Nous n’encourageons pas et ne nous réjouissons donc pas du développement des industries des éoliennes, des panneaux solaires, et des autres sources d’énergie soi-disant « vertes » ou « renouvelables », hydroélectrique, biomasse, etc., non seulement parce que ces industries ne sont jamais « vertes », ni « neutres en carbone », elles impliquent toujours des destructions environnementales et reposent toujours sur différentes formes d’exploitation sociale, d’esclavage moderne, mais aussi parce que l’ensemble du système technologique qu’elles alimentent est également nuisible, à tous les niveaux et pour des tas de raisons. Nous comprenons que même si l’on pouvait, on ne peut pas, remplacer toute la production énergétique issue des combustibles fossiles par de telles énergies faussement « vertes », la situation socioécologique serait toujours désastreuse.

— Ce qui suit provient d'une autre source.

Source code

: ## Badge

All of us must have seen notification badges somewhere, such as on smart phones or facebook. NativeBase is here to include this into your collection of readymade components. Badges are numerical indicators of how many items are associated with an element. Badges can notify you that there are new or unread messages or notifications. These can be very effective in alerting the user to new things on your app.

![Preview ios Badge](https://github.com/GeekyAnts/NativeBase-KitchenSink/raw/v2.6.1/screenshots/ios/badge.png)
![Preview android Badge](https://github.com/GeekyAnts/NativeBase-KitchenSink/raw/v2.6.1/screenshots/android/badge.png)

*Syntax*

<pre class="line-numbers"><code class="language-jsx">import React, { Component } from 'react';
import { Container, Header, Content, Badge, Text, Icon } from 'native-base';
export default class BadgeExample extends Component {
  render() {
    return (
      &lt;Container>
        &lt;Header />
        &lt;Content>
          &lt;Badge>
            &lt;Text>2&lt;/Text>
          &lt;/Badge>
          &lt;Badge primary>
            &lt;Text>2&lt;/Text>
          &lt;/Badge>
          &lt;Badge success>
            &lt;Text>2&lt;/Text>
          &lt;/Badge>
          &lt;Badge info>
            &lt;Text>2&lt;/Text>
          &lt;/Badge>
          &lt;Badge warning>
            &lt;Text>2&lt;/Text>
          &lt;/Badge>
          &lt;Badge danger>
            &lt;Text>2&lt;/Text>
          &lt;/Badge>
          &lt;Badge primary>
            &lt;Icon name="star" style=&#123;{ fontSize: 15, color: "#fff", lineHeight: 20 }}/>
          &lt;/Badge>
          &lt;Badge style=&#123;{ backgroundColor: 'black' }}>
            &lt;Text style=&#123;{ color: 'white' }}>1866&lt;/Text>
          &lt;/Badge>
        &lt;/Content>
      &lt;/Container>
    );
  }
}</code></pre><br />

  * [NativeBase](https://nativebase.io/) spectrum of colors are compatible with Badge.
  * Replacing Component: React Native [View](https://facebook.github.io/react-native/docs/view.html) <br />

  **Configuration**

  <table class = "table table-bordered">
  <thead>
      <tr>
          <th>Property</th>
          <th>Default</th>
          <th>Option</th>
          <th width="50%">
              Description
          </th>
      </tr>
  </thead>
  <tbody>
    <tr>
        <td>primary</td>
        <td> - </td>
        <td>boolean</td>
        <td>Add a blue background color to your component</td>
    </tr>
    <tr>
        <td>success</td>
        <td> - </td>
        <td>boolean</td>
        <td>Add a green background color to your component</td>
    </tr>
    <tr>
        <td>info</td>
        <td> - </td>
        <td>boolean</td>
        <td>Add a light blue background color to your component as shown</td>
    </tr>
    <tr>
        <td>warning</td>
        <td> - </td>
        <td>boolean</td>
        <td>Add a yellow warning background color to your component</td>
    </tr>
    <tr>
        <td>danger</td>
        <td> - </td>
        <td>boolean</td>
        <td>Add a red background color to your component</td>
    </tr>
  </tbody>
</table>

Nous comprenons que de véritables démocraties ne peuvent exister qu’à petite échelle — au-delà, il y a bien différentes possibilités de fédérations, mais qui me semblent personnellement douteuses —, qu’elles requièrent des sociétés à taille humaine. Et qu’ainsi, « en réalité, il n’y a probablement pas de solution au sein de la société industrielle telle qu’elle nous est donnée » (Bernard Charbonneau), ou plutôt imposée.

Au bout du compte, nous voudrions que la monoculture dominante, la civilisation techno-industrielle planétaire, soit intégralement démantelée et remplacée par une multitude de sociétés vivrières, à taille humaine, soutenables, et donc uniquement basées sur des technologies douces, ou basses technologies, respectueusement intégrées à leurs environnements spécifiques. « La protection de la nature, de la variété et de la liberté humaines ne sera assurée que si l’on dissocie l’économie nationale ou multinationale en petites unités autarciques et autogérées » (Bernard Charbonneau). Voilà pour l’idéal. En attendant, la désastreuse situation socioécologique actuelle nous contraint à des objectifs plus modestes, « non pas établir le paradis sur terre, mais y éviter l’enfer », encore selon une formule de Bernard Charbonneau.

Et nous comprenons également qu’il est absurde et inutile d’attendre des dirigeants de la civilisation industrielle qu’ils organisent eux-mêmes le démantèlement complet de la société qu’ils imposent avec tant de violence et d’acharnement, et dont ils sont les principaux bénéficiaires.